=== EXTRACTED INFORMATION ===
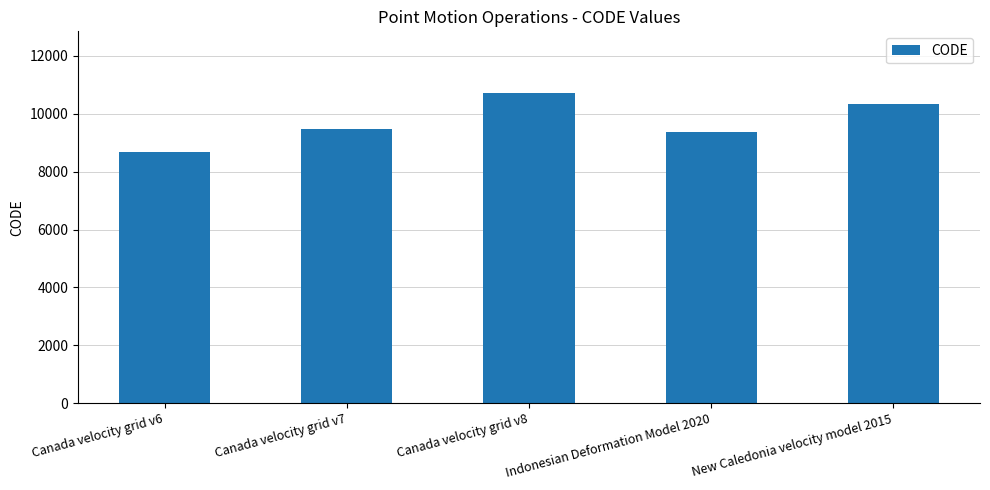

The value at Canada velocity grid v8 is 10707. True or false?

True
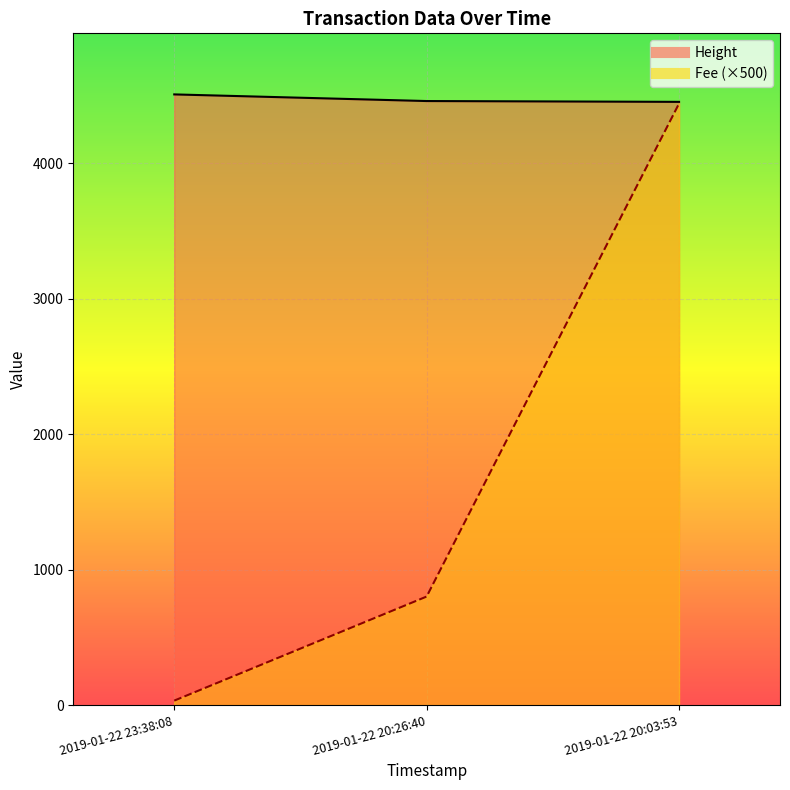

Which category has the lowest value across all series?

2019-01-22 23:38:08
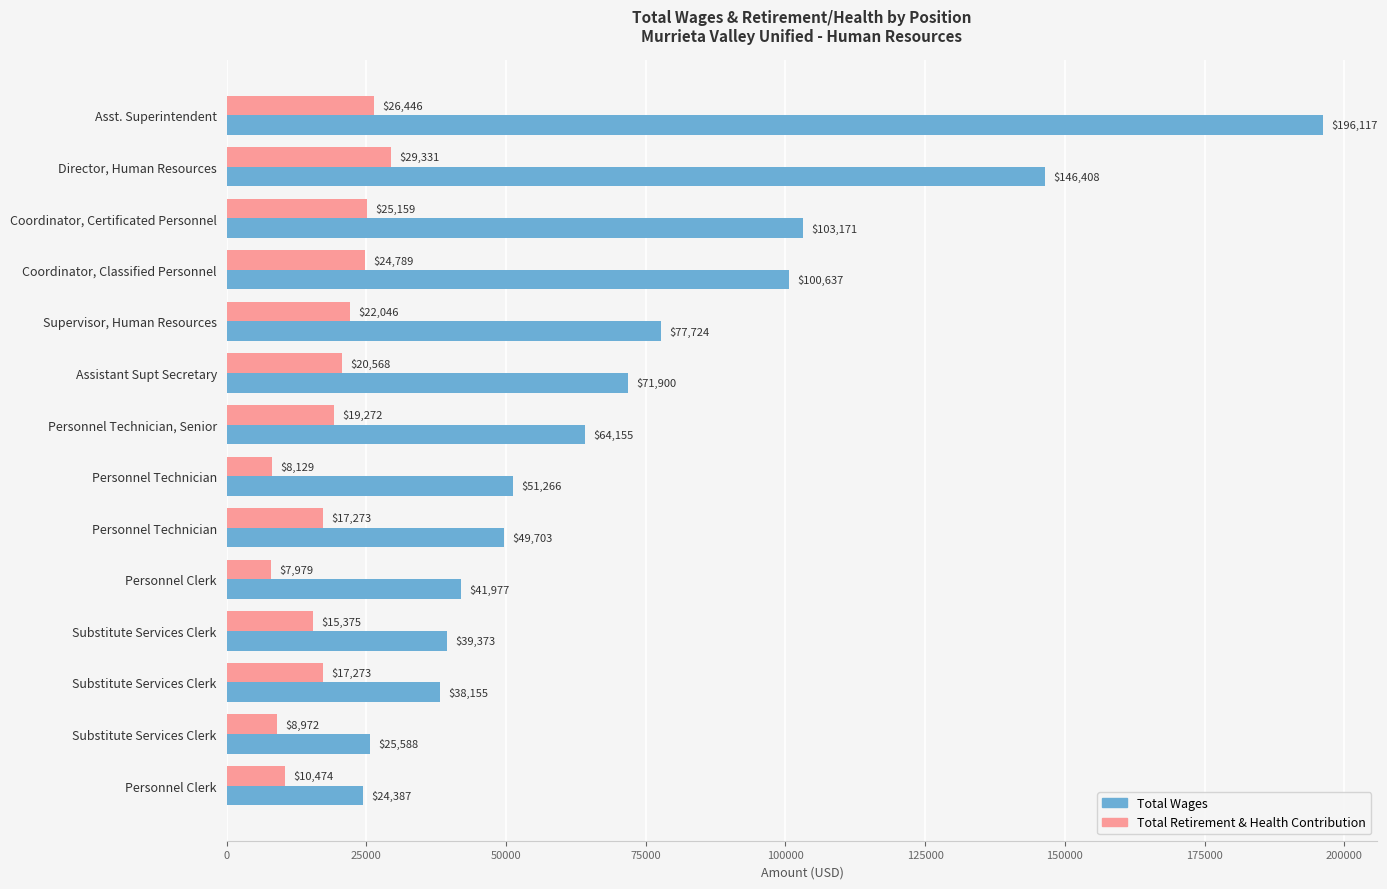

Which series has the widest spread of values?

Total Wages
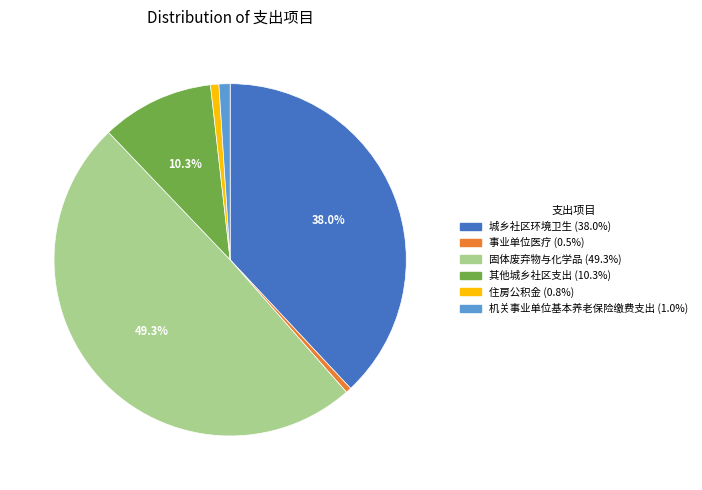

To the nearest percent, what percentage of the pie is 住房公积金?

1%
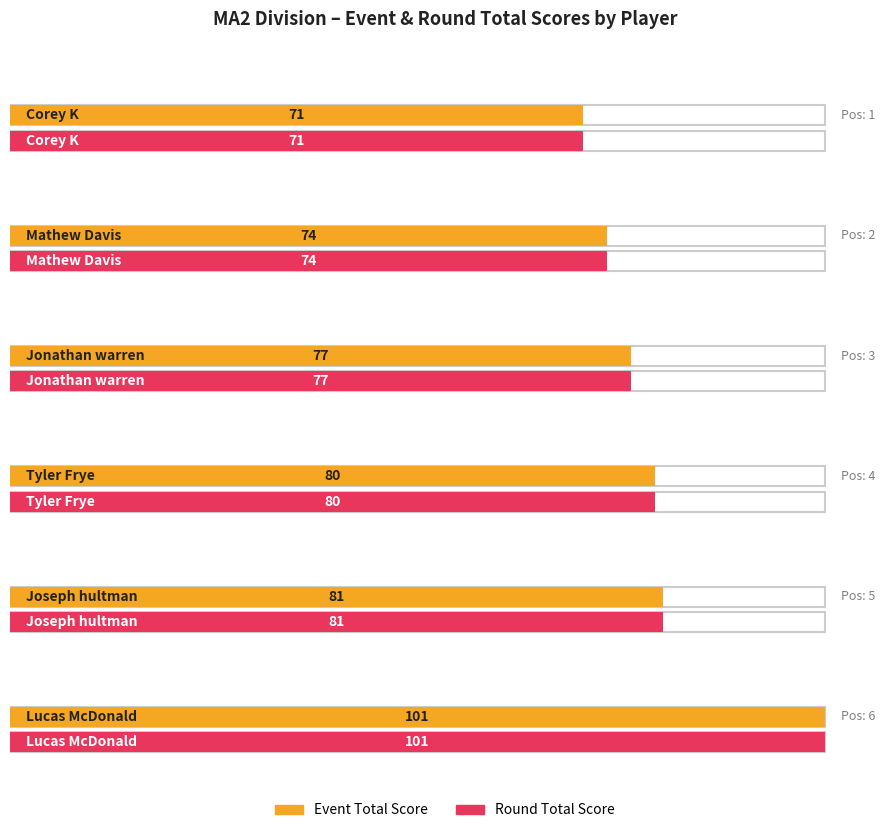

The value of round_total_score at Jonathan warren is 77. True or false?

True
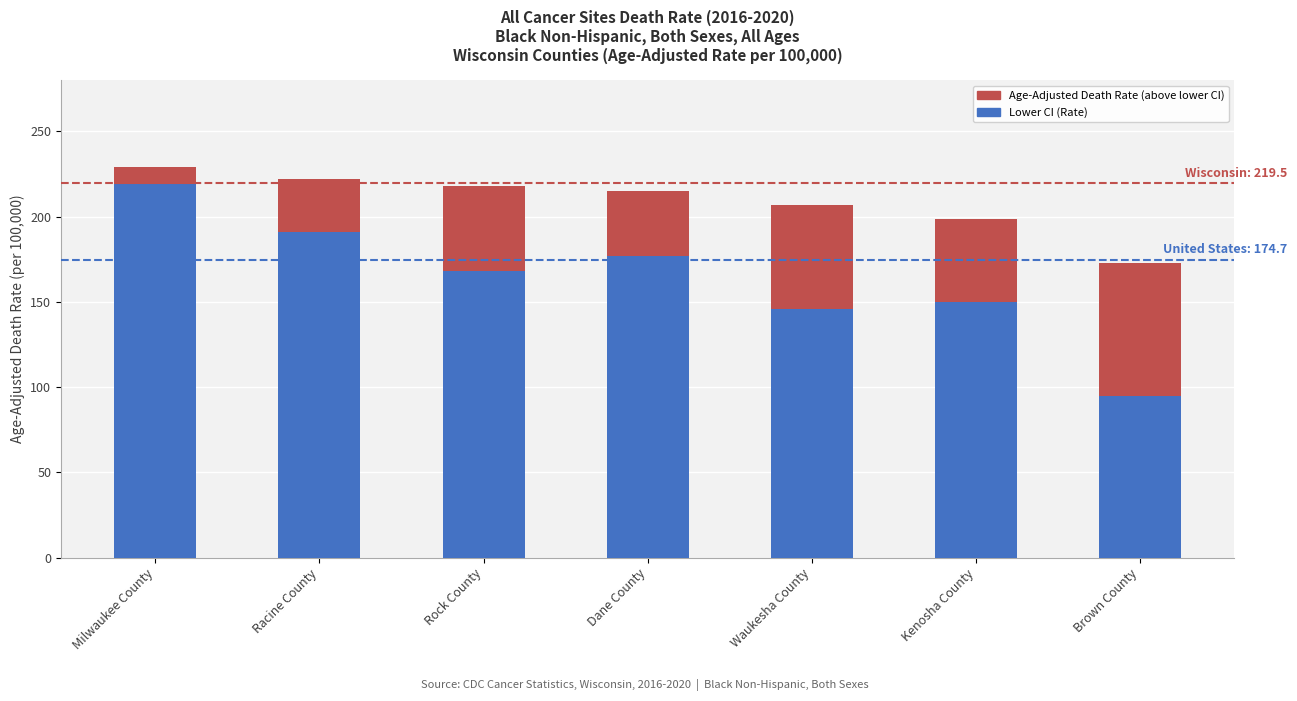

What is the maximum value for Lower CI (Rate)?

219.2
===
■ WORK ORDER ■
Please copy all of the records above word for word, leaving out the pictures.

■ ANSWER SECTION ■
The value at Canada velocity grid v8 is 10707. True or false?

True

Which category has the lowest value across all series?

2019-01-22 23:38:08

Which series has the widest spread of values?

Total Wages

To the nearest percent, what percentage of the pie is 住房公积金?

1%

The value of round_total_score at Jonathan warren is 77. True or false?

True

What is the maximum value for Lower CI (Rate)?

219.2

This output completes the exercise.